> [Your goal]:
All of the data must be output exactly, with every picture left out.

(Data Opens)

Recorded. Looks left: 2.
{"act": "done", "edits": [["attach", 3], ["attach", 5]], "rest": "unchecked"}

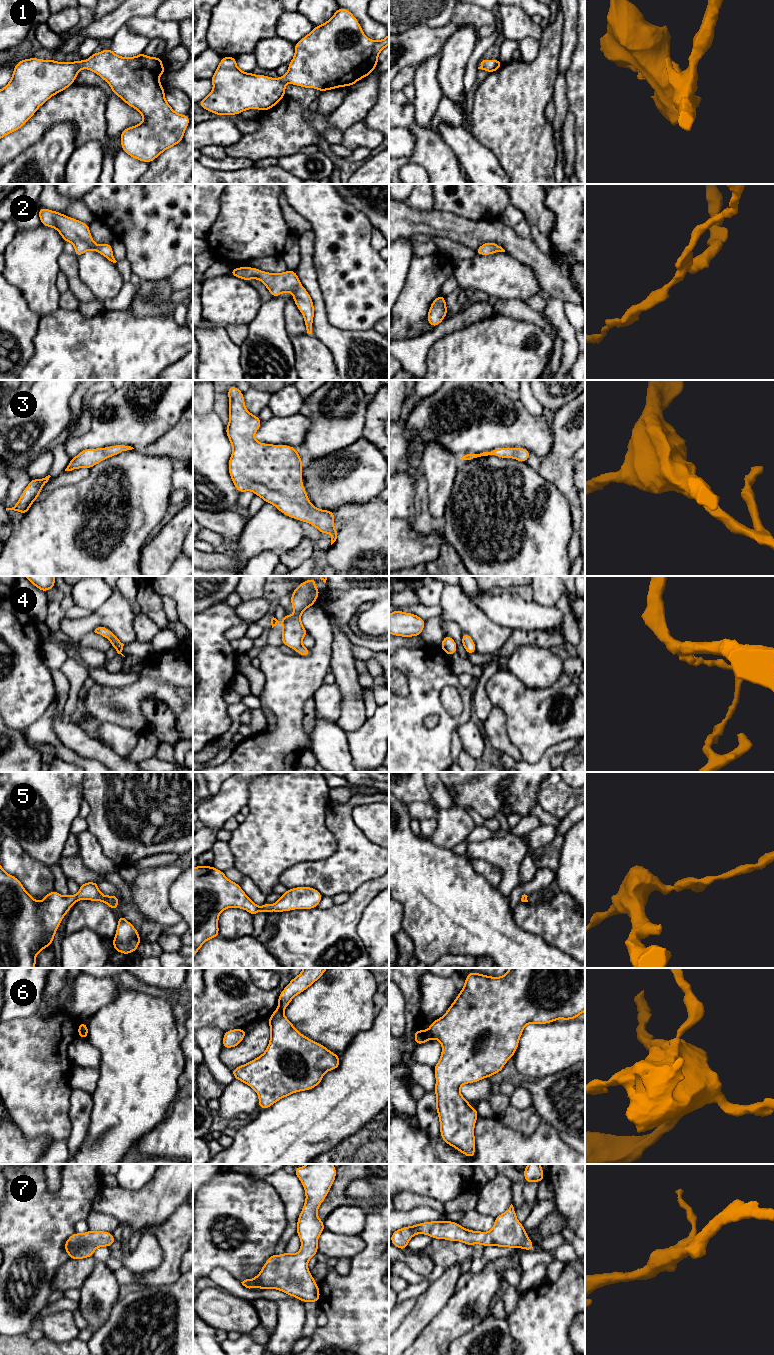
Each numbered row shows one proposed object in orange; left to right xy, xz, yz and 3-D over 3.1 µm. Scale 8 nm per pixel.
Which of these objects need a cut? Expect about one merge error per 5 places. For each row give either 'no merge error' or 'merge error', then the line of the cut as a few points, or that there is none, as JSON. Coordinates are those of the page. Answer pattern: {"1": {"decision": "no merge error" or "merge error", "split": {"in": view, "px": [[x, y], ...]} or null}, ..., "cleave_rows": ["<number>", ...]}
{"1": {"decision": "no merge error", "split": null}, "2": {"decision": "no merge error", "split": null}, "3": {"decision": "no merge error", "split": null}, "4": {"decision": "no merge error", "split": null}, "5": {"decision": "no merge error", "split": null}, "6": {"decision": "merge error", "split": {"in": "yz", "px": [[428, 1029], [432, 1038]]}}, "7": {"decision": "no merge error", "split": null}, "cleave_rows": ["6"]}

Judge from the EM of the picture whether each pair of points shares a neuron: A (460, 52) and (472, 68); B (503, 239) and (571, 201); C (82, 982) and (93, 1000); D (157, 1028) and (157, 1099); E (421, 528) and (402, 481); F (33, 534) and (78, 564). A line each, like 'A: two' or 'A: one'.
A: two
B: two
C: one
D: one
E: two
F: one

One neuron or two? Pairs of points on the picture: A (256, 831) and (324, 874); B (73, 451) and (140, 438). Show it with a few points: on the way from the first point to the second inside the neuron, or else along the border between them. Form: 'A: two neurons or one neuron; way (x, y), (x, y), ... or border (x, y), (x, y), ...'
A: two neurons; border (327, 857), (321, 860), (297, 862), (283, 872)
B: one neuron; way (90, 440), (98, 436), (123, 436)

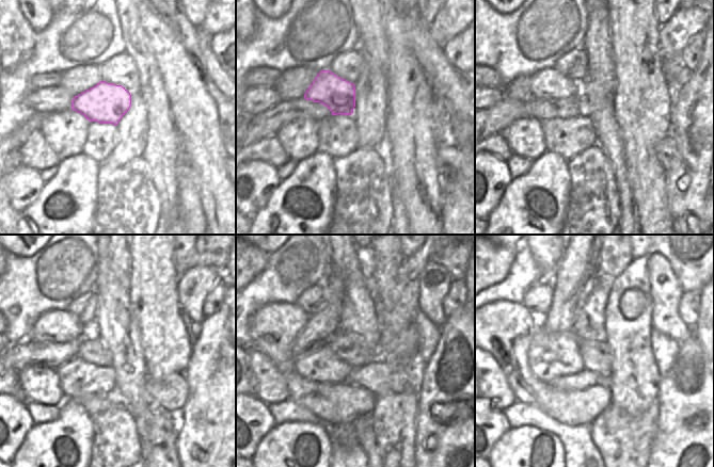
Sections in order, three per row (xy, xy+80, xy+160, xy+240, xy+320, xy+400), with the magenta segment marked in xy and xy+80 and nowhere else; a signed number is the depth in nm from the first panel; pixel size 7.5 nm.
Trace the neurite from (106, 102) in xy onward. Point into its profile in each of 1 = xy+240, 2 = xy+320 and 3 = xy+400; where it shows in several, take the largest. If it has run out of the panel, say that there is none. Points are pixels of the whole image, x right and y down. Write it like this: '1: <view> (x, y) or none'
1: xy+240 (59, 325)
2: xy+320 (273, 328)
3: xy+400 (504, 328)

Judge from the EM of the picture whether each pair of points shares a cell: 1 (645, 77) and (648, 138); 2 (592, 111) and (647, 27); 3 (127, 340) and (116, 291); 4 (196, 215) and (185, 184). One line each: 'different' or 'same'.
1: same
2: different
3: same
4: same

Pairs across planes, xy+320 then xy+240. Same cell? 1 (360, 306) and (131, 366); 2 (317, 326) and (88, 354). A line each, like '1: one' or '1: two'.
1: one
2: one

(Data Closes)

> [Your solution]:
Recorded. Looks left: 2.
{"act": "done", "edits": [["attach", 3], ["attach", 5]], "rest": "unchecked"}

Each numbered row shows one proposed object in orange; left to right xy, xz, yz and 3-D over 3.1 µm. Scale 8 nm per pixel.
Which of these objects need a cut? Expect about one merge error per 5 places. For each row give either 'no merge error' or 'merge error', then the line of the cut as a few points, or that there is none, as JSON. Coordinates are those of the page. Answer pattern: {"1": {"decision": "no merge error" or "merge error", "split": {"in": view, "px": [[x, y], ...]} or null}, ..., "cleave_rows": ["<number>", ...]}
{"1": {"decision": "no merge error", "split": null}, "2": {"decision": "no merge error", "split": null}, "3": {"decision": "no merge error", "split": null}, "4": {"decision": "no merge error", "split": null}, "5": {"decision": "no merge error", "split": null}, "6": {"decision": "merge error", "split": {"in": "yz", "px": [[428, 1029], [432, 1038]]}}, "7": {"decision": "no merge error", "split": null}, "cleave_rows": ["6"]}

Judge from the EM of the picture whether each pair of points shares a neuron: A (460, 52) and (472, 68); B (503, 239) and (571, 201); C (82, 982) and (93, 1000); D (157, 1028) and (157, 1099); E (421, 528) and (402, 481); F (33, 534) and (78, 564). A line each, like 'A: two' or 'A: one'.
A: two
B: two
C: one
D: one
E: two
F: one

One neuron or two? Pairs of points on the picture: A (256, 831) and (324, 874); B (73, 451) and (140, 438). Show it with a few points: on the way from the first point to the second inside the neuron, or else along the border between them. Form: 'A: two neurons or one neuron; way (x, y), (x, y), ... or border (x, y), (x, y), ...'
A: two neurons; border (327, 857), (321, 860), (297, 862), (283, 872)
B: one neuron; way (90, 440), (98, 436), (123, 436)

Sections in order, three per row (xy, xy+80, xy+160, xy+240, xy+320, xy+400), with the magenta segment marked in xy and xy+80 and nowhere else; a signed number is the depth in nm from the first panel; pixel size 7.5 nm.
Trace the neurite from (106, 102) in xy onward. Point into its profile in each of 1 = xy+240, 2 = xy+320 and 3 = xy+400; where it shows in several, take the largest. If it has run out of the panel, say that there is none. Points are pixels of the whole image, x right and y down. Write it like this: '1: <view> (x, y) or none'
1: xy+240 (59, 325)
2: xy+320 (273, 328)
3: xy+400 (504, 328)

Judge from the EM of the picture whether each pair of points shares a cell: 1 (645, 77) and (648, 138); 2 (592, 111) and (647, 27); 3 (127, 340) and (116, 291); 4 (196, 215) and (185, 184). One line each: 'different' or 'same'.
1: same
2: different
3: same
4: same

Pairs across planes, xy+320 then xy+240. Same cell? 1 (360, 306) and (131, 366); 2 (317, 326) and (88, 354). A line each, like '1: one' or '1: two'.
1: one
2: one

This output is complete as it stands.